The Friedmans describe the ''tyranny of the status quo'' as a political inertia characterized by ''an iron triangle of beneficiaries, politicians, and bureaucrats.'' It amounts to a democratic version of European conservatism, in which special interests strive to maintain positions of privilege.
This book is somewhat eclectic, though predominantly pro-free-market, as one would expect of the Friedmans. Economically, the explanation of inflation and the fascination with price indices is vintage monetarism. The idea of using fiscal policy to compensate for the business cycle is Keynesian. The frequent mention of the incentives to which individuals respond introduces a pronounced supply-side flavor.
Politically, the William Simon-like verbal assault against big government is conservative. The recommendation of legalizing underground narcotics is distinctly libertarian.

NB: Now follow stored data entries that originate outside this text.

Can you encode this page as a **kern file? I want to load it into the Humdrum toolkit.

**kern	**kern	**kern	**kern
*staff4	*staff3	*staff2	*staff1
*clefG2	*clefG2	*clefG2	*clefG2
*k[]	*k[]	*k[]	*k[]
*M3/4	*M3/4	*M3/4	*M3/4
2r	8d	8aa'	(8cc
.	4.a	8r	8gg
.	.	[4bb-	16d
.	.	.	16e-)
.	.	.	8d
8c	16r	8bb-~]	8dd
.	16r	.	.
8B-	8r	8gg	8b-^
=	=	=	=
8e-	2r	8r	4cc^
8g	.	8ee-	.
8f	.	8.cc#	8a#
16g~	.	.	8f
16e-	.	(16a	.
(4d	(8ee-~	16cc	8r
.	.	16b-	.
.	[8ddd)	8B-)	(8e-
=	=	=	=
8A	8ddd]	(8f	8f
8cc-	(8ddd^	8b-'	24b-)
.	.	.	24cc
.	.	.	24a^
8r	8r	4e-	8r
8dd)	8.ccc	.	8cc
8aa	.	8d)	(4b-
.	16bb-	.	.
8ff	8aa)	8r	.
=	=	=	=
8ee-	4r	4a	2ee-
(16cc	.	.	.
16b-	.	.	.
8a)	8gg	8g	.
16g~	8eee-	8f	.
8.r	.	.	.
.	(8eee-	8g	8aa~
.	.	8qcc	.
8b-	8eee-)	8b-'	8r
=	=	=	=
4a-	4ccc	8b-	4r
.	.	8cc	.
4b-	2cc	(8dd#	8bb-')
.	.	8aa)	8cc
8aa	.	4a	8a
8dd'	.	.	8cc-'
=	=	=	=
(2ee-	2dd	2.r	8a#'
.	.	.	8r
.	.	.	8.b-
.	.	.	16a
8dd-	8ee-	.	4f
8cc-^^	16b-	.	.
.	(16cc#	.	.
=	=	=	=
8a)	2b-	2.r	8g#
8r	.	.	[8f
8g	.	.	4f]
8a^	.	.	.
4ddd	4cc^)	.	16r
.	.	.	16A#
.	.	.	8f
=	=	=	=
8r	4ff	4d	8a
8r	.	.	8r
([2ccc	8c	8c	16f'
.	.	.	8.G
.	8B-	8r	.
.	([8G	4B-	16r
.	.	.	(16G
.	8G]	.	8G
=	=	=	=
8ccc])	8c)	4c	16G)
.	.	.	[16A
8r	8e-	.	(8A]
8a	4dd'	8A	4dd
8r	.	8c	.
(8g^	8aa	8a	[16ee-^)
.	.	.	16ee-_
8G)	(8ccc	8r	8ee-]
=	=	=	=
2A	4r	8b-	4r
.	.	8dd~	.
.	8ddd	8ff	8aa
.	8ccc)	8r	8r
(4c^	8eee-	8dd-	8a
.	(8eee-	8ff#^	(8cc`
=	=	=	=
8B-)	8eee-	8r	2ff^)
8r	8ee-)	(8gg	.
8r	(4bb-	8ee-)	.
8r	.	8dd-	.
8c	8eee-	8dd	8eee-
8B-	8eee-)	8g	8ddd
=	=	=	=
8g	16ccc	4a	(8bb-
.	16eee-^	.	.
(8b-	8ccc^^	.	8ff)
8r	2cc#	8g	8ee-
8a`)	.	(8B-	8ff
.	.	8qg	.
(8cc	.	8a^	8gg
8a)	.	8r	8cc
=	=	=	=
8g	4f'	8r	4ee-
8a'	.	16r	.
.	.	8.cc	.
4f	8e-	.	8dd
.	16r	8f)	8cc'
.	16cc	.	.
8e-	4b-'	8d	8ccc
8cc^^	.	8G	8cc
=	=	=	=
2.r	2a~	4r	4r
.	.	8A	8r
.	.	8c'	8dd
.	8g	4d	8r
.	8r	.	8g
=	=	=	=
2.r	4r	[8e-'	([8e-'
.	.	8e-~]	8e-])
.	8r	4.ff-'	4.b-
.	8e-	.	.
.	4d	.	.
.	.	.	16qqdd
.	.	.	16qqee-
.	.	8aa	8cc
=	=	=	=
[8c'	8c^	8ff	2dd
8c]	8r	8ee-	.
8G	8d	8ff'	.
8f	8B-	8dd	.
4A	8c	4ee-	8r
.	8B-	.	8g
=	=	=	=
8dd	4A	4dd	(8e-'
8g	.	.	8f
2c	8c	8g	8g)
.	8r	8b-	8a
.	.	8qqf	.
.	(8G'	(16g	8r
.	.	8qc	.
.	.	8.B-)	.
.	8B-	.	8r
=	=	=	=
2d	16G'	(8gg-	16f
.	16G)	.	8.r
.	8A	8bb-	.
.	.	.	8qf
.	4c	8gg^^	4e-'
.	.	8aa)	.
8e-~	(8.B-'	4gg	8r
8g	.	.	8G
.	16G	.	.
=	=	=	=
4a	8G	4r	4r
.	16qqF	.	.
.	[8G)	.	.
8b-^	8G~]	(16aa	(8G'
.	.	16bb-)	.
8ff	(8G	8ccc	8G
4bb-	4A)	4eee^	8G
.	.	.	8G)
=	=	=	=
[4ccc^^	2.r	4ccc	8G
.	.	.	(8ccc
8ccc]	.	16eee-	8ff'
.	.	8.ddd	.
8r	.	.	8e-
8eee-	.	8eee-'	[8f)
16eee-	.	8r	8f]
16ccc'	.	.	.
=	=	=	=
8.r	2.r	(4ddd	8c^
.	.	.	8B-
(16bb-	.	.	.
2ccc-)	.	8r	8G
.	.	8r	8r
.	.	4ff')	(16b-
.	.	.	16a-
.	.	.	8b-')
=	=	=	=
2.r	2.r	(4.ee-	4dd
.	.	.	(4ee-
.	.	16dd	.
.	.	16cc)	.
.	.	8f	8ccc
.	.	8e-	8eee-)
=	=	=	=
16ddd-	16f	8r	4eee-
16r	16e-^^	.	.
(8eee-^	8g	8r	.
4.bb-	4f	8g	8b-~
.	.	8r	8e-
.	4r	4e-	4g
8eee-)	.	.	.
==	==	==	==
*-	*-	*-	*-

Occasional lapses into interventionistic positions and free market rhetoric with loopholes are obvious concessions to liberals.
In short, this is a minor book which is little more than a postscript to the Friedmans' best seller, ''Free to Choose.'' Still, designed for popular audiences as it is, ''Tyranny of the Status Quo'' will find its niche among those who are chafing under the burden of government. For many, though, the summary given in the last chapter (three-plus pages) will suffice. The unusually lucid discussion of the ''balance of trade'' problem (pp. 124-129) is also recommended.